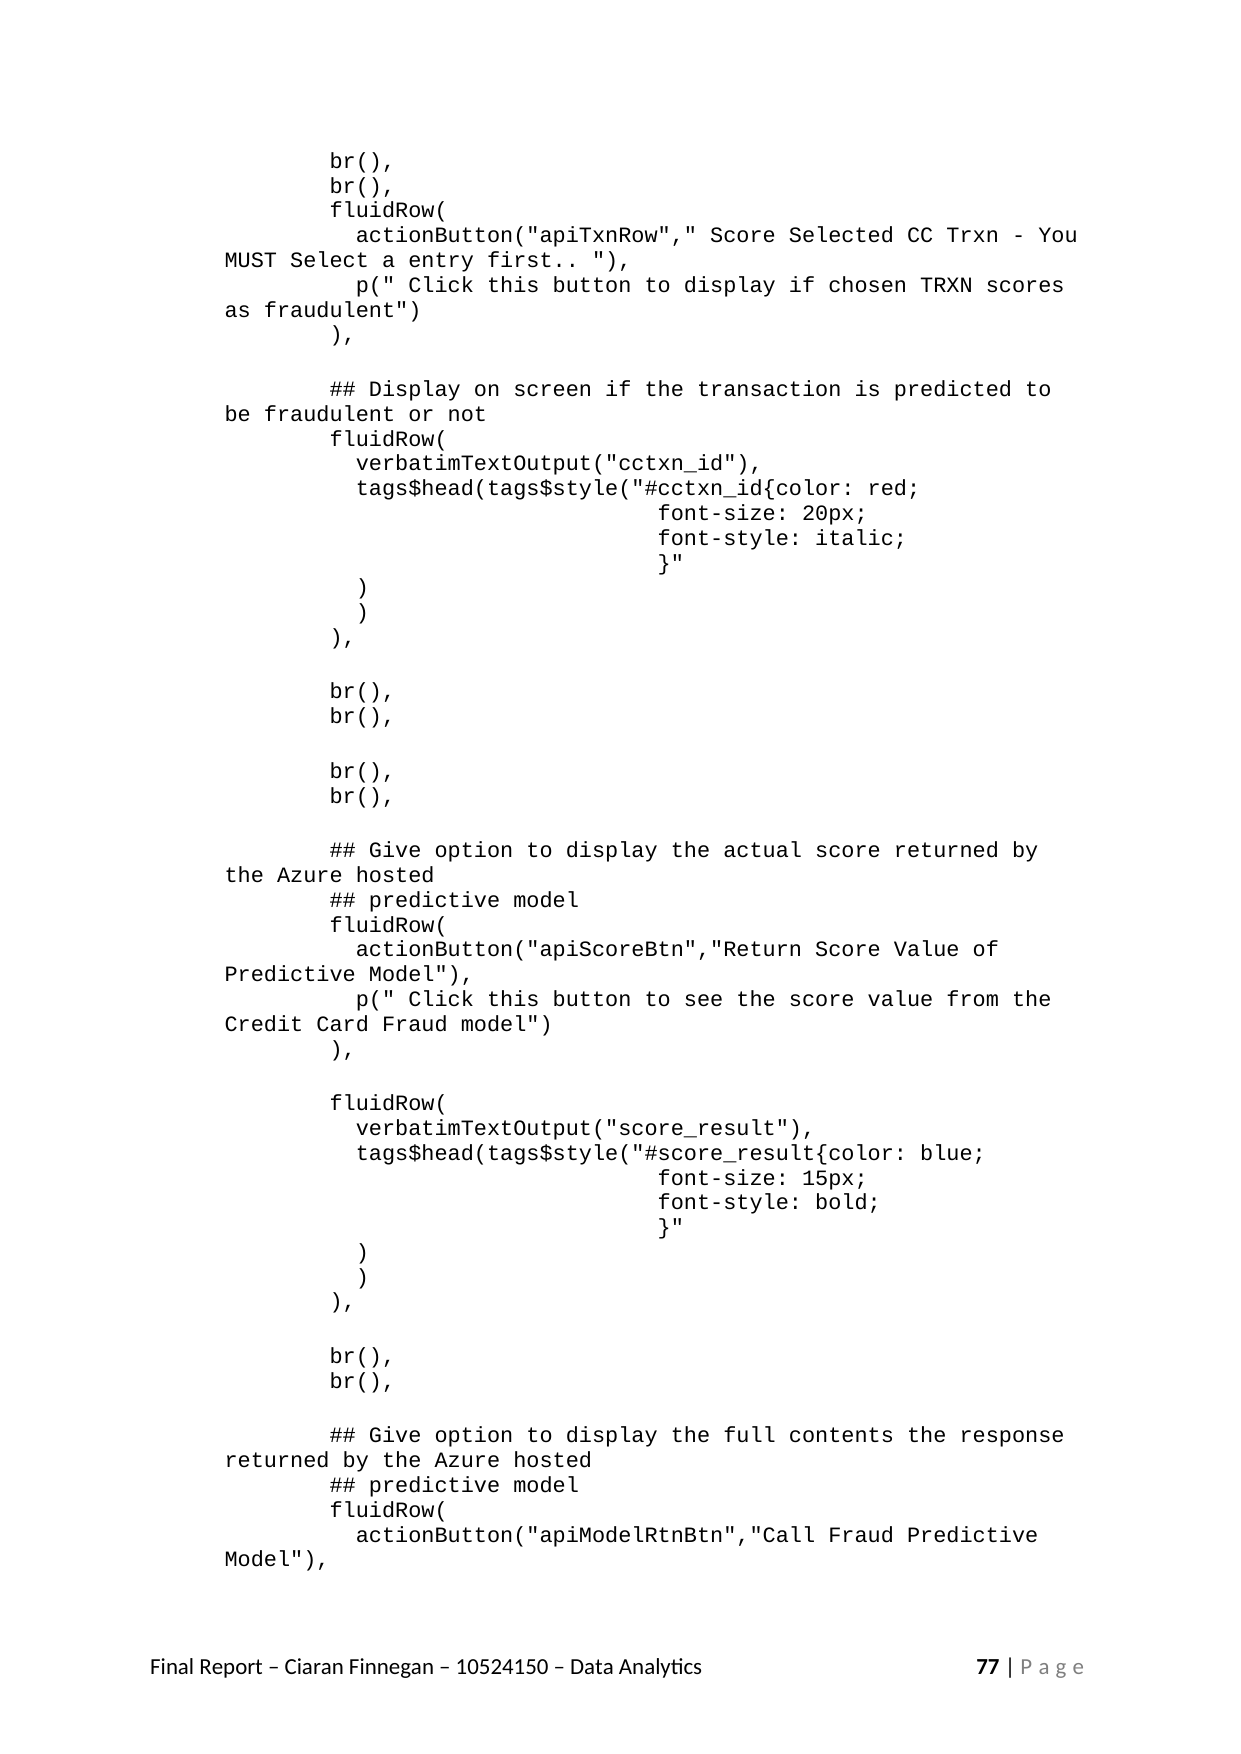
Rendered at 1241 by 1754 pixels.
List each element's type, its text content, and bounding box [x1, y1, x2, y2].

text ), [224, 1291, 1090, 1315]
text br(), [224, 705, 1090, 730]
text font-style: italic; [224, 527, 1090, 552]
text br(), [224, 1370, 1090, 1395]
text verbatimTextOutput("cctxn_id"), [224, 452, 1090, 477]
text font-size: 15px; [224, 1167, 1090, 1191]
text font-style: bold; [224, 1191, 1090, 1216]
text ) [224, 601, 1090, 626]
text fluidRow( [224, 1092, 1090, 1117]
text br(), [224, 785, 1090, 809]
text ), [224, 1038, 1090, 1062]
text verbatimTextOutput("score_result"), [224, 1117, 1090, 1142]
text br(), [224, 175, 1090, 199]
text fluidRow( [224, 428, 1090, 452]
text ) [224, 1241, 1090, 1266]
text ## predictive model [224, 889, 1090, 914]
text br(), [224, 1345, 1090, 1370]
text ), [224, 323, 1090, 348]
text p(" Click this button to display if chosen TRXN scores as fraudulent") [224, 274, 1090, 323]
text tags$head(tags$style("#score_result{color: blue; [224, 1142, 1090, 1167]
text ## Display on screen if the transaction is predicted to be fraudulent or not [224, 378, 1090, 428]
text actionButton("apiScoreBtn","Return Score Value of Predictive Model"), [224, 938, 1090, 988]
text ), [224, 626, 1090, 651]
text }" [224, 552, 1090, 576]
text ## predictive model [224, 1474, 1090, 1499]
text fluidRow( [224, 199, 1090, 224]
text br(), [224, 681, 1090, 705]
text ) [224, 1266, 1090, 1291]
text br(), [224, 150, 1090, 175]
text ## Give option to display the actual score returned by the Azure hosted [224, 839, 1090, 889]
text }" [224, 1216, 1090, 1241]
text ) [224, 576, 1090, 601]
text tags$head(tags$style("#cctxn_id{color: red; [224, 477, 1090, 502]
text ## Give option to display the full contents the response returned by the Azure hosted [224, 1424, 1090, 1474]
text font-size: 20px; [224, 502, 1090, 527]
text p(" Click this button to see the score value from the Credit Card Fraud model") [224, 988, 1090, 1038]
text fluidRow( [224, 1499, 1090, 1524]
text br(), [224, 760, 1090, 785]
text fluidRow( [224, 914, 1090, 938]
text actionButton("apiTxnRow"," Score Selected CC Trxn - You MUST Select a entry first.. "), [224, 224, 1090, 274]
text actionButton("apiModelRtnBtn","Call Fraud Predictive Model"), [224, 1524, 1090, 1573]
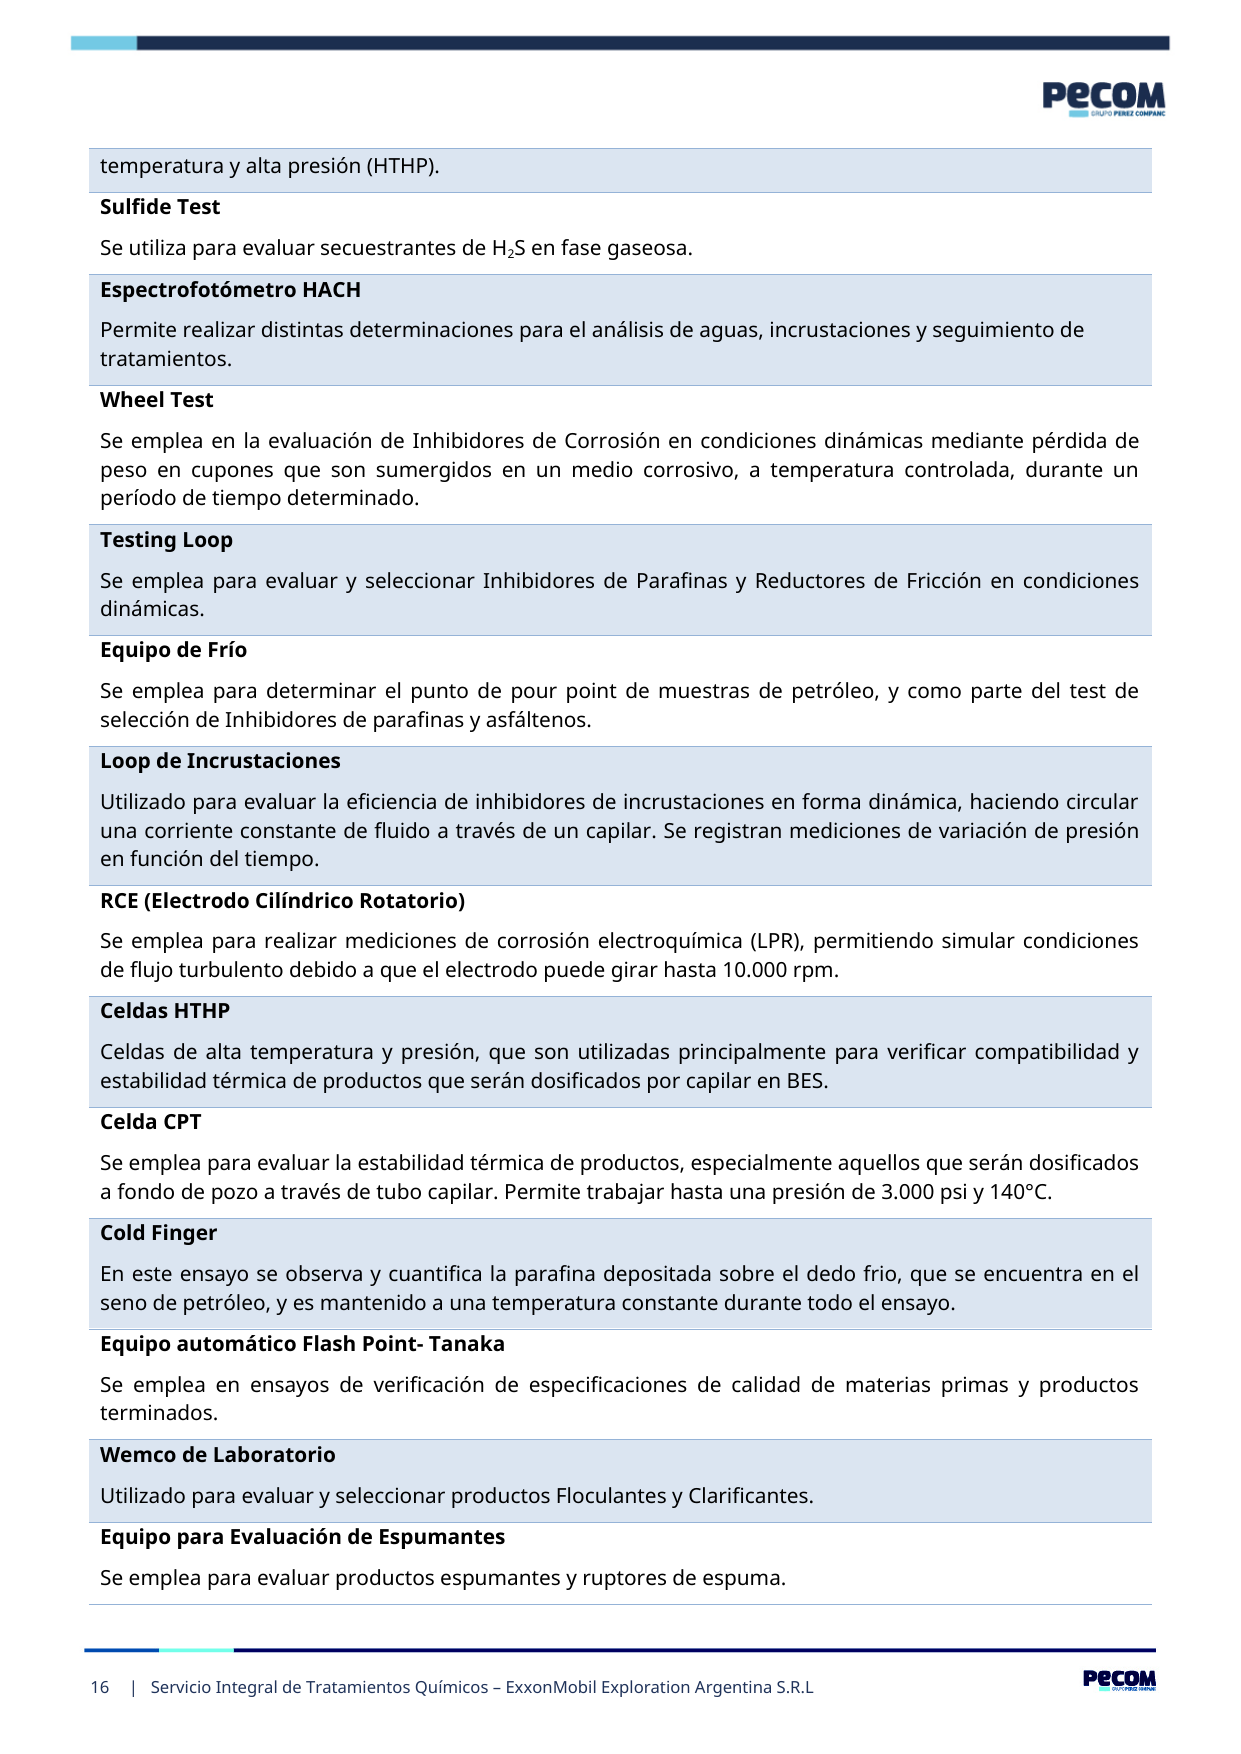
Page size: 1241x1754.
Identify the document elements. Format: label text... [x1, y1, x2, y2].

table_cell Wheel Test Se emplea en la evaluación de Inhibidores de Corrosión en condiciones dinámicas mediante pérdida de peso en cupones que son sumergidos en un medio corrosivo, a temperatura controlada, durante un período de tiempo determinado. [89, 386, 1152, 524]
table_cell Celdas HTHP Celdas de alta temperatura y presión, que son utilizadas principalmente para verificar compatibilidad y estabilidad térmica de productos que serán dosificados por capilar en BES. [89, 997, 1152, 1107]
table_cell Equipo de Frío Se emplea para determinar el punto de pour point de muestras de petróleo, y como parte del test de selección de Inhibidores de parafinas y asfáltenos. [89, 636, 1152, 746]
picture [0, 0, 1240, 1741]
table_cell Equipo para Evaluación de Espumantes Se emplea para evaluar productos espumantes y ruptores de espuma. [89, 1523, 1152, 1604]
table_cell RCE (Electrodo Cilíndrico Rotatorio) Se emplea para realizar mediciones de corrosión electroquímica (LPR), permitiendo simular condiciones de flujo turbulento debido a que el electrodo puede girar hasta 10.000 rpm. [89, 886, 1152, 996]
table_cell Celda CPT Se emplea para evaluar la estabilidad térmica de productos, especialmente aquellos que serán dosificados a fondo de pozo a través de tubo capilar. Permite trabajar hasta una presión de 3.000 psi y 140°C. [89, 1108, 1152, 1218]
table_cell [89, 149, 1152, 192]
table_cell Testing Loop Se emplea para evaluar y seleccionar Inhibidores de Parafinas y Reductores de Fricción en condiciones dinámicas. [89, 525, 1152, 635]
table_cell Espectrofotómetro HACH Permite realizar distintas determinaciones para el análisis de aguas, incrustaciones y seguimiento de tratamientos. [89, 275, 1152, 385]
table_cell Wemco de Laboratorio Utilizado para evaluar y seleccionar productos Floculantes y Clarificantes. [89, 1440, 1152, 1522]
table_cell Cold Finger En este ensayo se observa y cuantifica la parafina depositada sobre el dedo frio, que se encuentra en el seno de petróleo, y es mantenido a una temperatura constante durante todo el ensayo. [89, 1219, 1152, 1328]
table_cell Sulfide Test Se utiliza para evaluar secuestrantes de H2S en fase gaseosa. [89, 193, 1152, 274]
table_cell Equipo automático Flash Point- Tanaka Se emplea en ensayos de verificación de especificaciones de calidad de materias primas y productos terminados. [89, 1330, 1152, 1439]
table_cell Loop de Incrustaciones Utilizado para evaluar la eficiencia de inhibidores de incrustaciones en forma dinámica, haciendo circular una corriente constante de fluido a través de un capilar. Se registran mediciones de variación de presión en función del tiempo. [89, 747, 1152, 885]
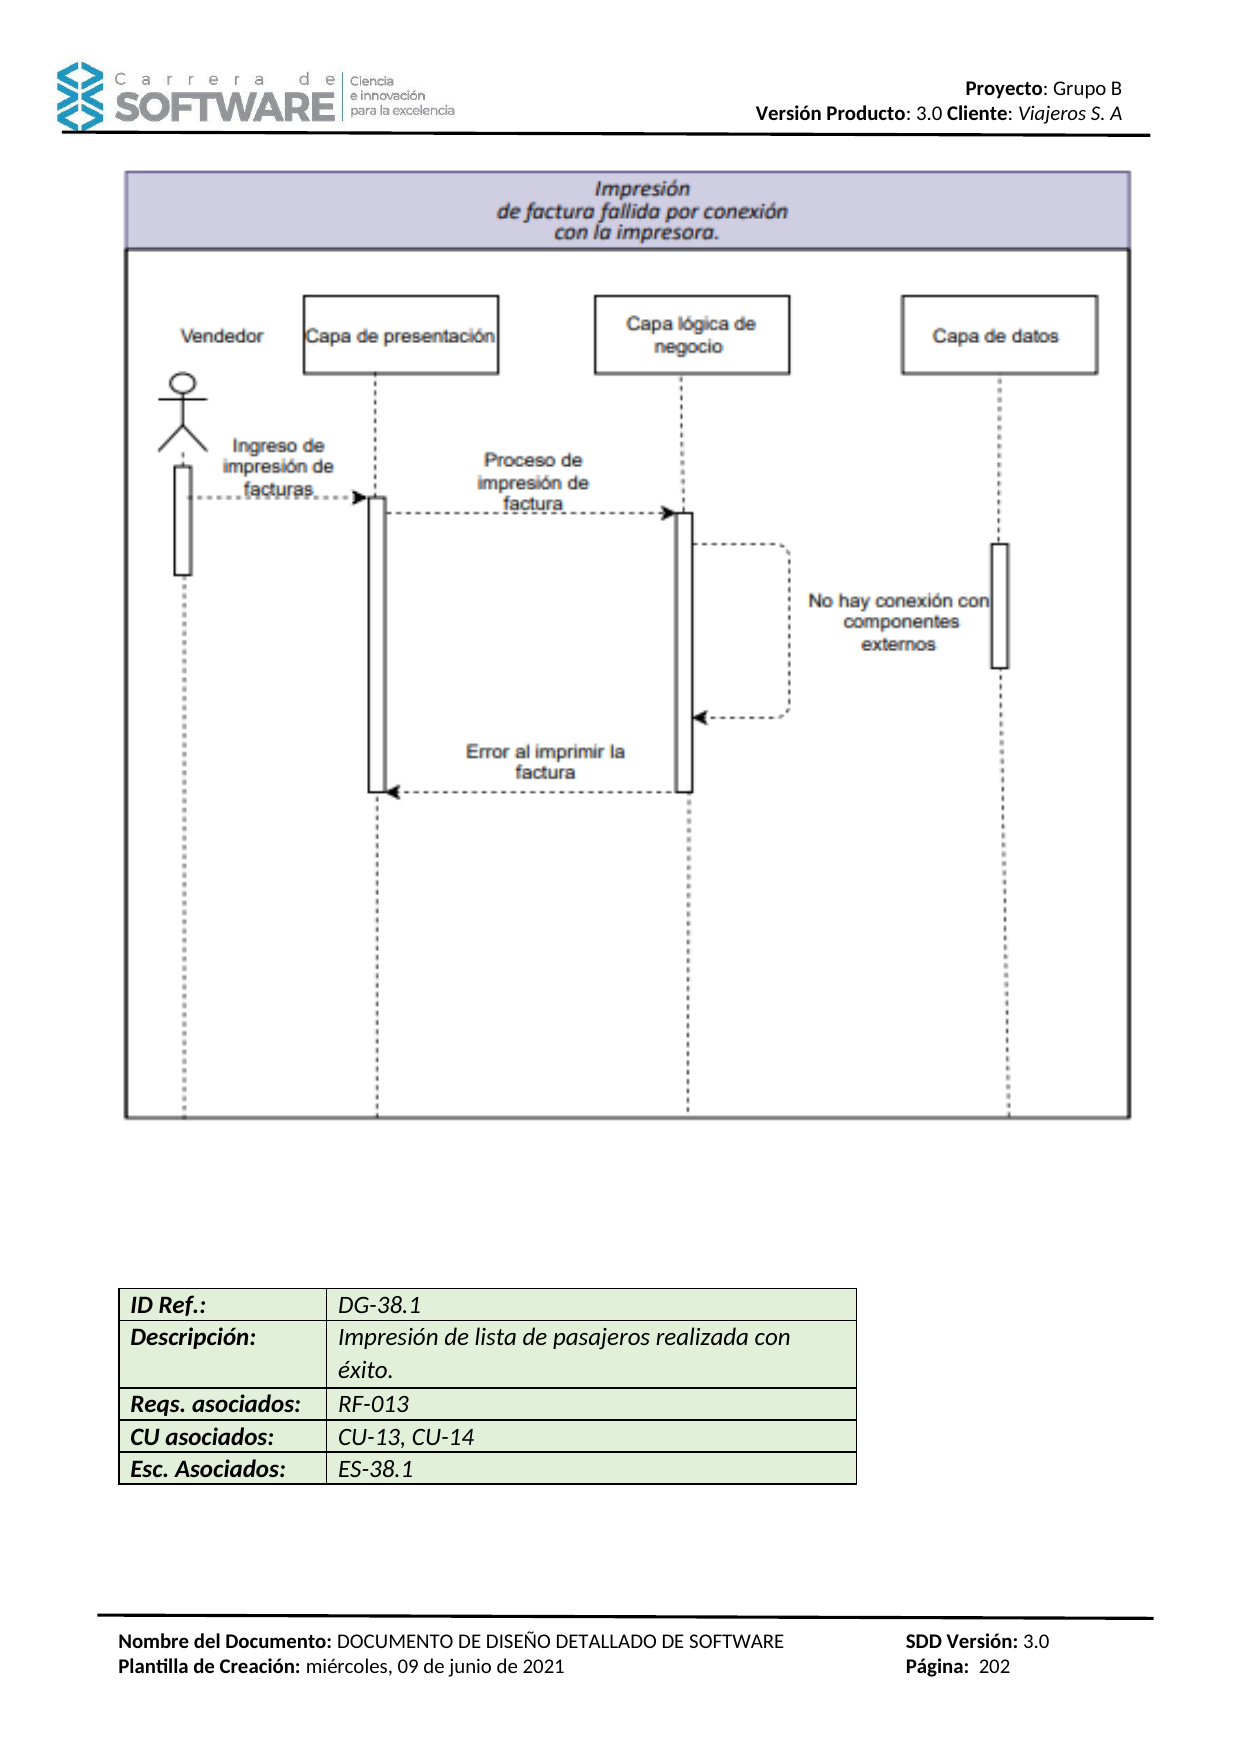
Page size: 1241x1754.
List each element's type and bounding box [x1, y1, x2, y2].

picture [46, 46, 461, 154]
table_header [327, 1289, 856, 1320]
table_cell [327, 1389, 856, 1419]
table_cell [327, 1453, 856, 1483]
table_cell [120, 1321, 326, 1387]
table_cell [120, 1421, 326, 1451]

┄┄┄┄┄┄┄┄┄┄

*Assignment*. Any picture found in the records stays out, while everything else is copied exactly.

*Answer to this problem*.
Rendered at 1241 by 1754 pixels.
List each element's type, its text content, and bounding box [x1, y1, x2, y2].

text ), [224, 1291, 1090, 1315]
text br(), [224, 705, 1090, 730]
text font-style: italic; [224, 527, 1090, 552]
text br(), [224, 1370, 1090, 1395]
text verbatimTextOutput("cctxn_id"), [224, 452, 1090, 477]
text font-size: 15px; [224, 1167, 1090, 1191]
text font-style: bold; [224, 1191, 1090, 1216]
text ) [224, 601, 1090, 626]
text fluidRow( [224, 1092, 1090, 1117]
text br(), [224, 785, 1090, 809]
text ), [224, 1038, 1090, 1062]
text verbatimTextOutput("score_result"), [224, 1117, 1090, 1142]
text br(), [224, 175, 1090, 199]
text fluidRow( [224, 428, 1090, 452]
text ) [224, 1241, 1090, 1266]
text ## predictive model [224, 889, 1090, 914]
text br(), [224, 1345, 1090, 1370]
text ), [224, 323, 1090, 348]
text p(" Click this button to display if chosen TRXN scores as fraudulent") [224, 274, 1090, 323]
text tags$head(tags$style("#score_result{color: blue; [224, 1142, 1090, 1167]
text ## Display on screen if the transaction is predicted to be fraudulent or not [224, 378, 1090, 428]
text actionButton("apiScoreBtn","Return Score Value of Predictive Model"), [224, 938, 1090, 988]
text ), [224, 626, 1090, 651]
text }" [224, 552, 1090, 576]
text ## predictive model [224, 1474, 1090, 1499]
text fluidRow( [224, 199, 1090, 224]
text br(), [224, 681, 1090, 705]
text ) [224, 1266, 1090, 1291]
text br(), [224, 150, 1090, 175]
text ## Give option to display the actual score returned by the Azure hosted [224, 839, 1090, 889]
text }" [224, 1216, 1090, 1241]
text ) [224, 576, 1090, 601]
text tags$head(tags$style("#cctxn_id{color: red; [224, 477, 1090, 502]
text ## Give option to display the full contents the response returned by the Azure hosted [224, 1424, 1090, 1474]
text font-size: 20px; [224, 502, 1090, 527]
text p(" Click this button to see the score value from the Credit Card Fraud model") [224, 988, 1090, 1038]
text fluidRow( [224, 1499, 1090, 1524]
text br(), [224, 760, 1090, 785]
text fluidRow( [224, 914, 1090, 938]
text actionButton("apiTxnRow"," Score Selected CC Trxn - You MUST Select a entry first.. "), [224, 224, 1090, 274]
text actionButton("apiModelRtnBtn","Call Fraud Predictive Model"), [224, 1524, 1090, 1573]
Page size: 1241x1754.
Identify the document elements. Format: label text... [x1, y1, x2, y2].

table_cell Wheel Test Se emplea en la evaluación de Inhibidores de Corrosión en condiciones dinámicas mediante pérdida de peso en cupones que son sumergidos en un medio corrosivo, a temperatura controlada, durante un período de tiempo determinado. [89, 386, 1152, 524]
table_cell Celdas HTHP Celdas de alta temperatura y presión, que son utilizadas principalmente para verificar compatibilidad y estabilidad térmica de productos que serán dosificados por capilar en BES. [89, 997, 1152, 1107]
table_cell Equipo de Frío Se emplea para determinar el punto de pour point de muestras de petróleo, y como parte del test de selección de Inhibidores de parafinas y asfáltenos. [89, 636, 1152, 746]
picture [0, 0, 1240, 1741]
table_cell Equipo para Evaluación de Espumantes Se emplea para evaluar productos espumantes y ruptores de espuma. [89, 1523, 1152, 1604]
table_cell RCE (Electrodo Cilíndrico Rotatorio) Se emplea para realizar mediciones de corrosión electroquímica (LPR), permitiendo simular condiciones de flujo turbulento debido a que el electrodo puede girar hasta 10.000 rpm. [89, 886, 1152, 996]
table_cell Celda CPT Se emplea para evaluar la estabilidad térmica de productos, especialmente aquellos que serán dosificados a fondo de pozo a través de tubo capilar. Permite trabajar hasta una presión de 3.000 psi y 140°C. [89, 1108, 1152, 1218]
table_cell [89, 149, 1152, 192]
table_cell Testing Loop Se emplea para evaluar y seleccionar Inhibidores de Parafinas y Reductores de Fricción en condiciones dinámicas. [89, 525, 1152, 635]
table_cell Espectrofotómetro HACH Permite realizar distintas determinaciones para el análisis de aguas, incrustaciones y seguimiento de tratamientos. [89, 275, 1152, 385]
table_cell Wemco de Laboratorio Utilizado para evaluar y seleccionar productos Floculantes y Clarificantes. [89, 1440, 1152, 1522]
table_cell Cold Finger En este ensayo se observa y cuantifica la parafina depositada sobre el dedo frio, que se encuentra en el seno de petróleo, y es mantenido a una temperatura constante durante todo el ensayo. [89, 1219, 1152, 1328]
table_cell Sulfide Test Se utiliza para evaluar secuestrantes de H2S en fase gaseosa. [89, 193, 1152, 274]
table_cell Equipo automático Flash Point- Tanaka Se emplea en ensayos de verificación de especificaciones de calidad de materias primas y productos terminados. [89, 1330, 1152, 1439]
table_cell Loop de Incrustaciones Utilizado para evaluar la eficiencia de inhibidores de incrustaciones en forma dinámica, haciendo circular una corriente constante de fluido a través de un capilar. Se registran mediciones de variación de presión en función del tiempo. [89, 747, 1152, 885]
Page size: 1241x1754.
List each element's type and bounding box [x1, y1, x2, y2].

picture [46, 46, 461, 154]
table_header [327, 1289, 856, 1320]
table_cell [327, 1389, 856, 1419]
table_cell [327, 1453, 856, 1483]
table_cell [120, 1321, 326, 1387]
table_cell [120, 1421, 326, 1451]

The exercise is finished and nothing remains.